Vernacular Eloquence: Intro and Ch. 1

Elbow, Peter.  Vernacular Eloquence: What Speech Can Bring to Writing.  New York: Oxford UP.  2012. Print.

One sentence summary

The culturally constructed activities of speaking and writing both converge and diverge from each other in ways that are symbiotic and  exclusive.

Key Words

Orality, Literacy, Writing, Speaking, Semiotics, Constructivism

Introduction and Chapter 1 Discussion

Elbow examines the distinctive natures of speech and writing as well as overlap and symbiosis between these two modalities.  In the intro, Elbow considers the sharp differences between “casual conversation” and “careful expository writing” (16).  Elbow distinguishes the properties of speech and writing as different “physical processessensory modalities …  [and] language or products” (19).
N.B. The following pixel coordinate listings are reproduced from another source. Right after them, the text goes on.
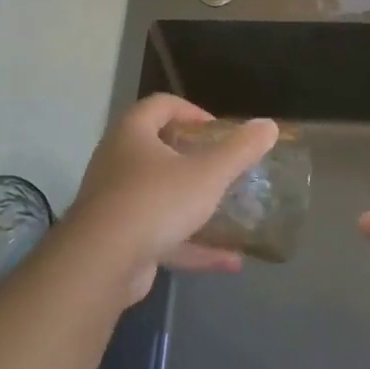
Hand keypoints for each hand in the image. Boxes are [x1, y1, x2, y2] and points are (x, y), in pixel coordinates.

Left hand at [66, 94, 279, 304]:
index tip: (219, 130)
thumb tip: (268, 125)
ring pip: (160, 196)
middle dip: (194, 158)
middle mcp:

In chapter one, Elbow discusses the role of culture(s) on spoken language in particular, citing Shirley Brice Heath’s research while also sidestepping the kinds of issues Ong, Havelock, et al. explored in their examinations of orality and literacy.

In a detailed passage on pages 25-26, Elbow recasts a transcript that works to capture, in print, the inflections, pauses, meanderings, and sudden shifts in a spoken conversation.  This transcription is fascinating not for all of the details it captures, which is many more than any other kind of transcription I’ve seen–or done as a newspaper reporter myself.  Rather, the transcription is fascinating for all of the multitude of sensory details missing from the transcript–gestures, facial expressions, body positions, spatial relationships, eye contact, etc.

Elbow moves on to reference Saussure and discusses semiotics and the nature of signs, signifiers and signifieds without invoking any of the technical jargon.  While writing and speaking (both symbol-based activities) both hold certain kinds of “magic” on different cultures through time, Elbow says his discussion of culture will quickly make way for an analysis that seeks to “take what’s best about speaking and add it to what’s best about writing” (34).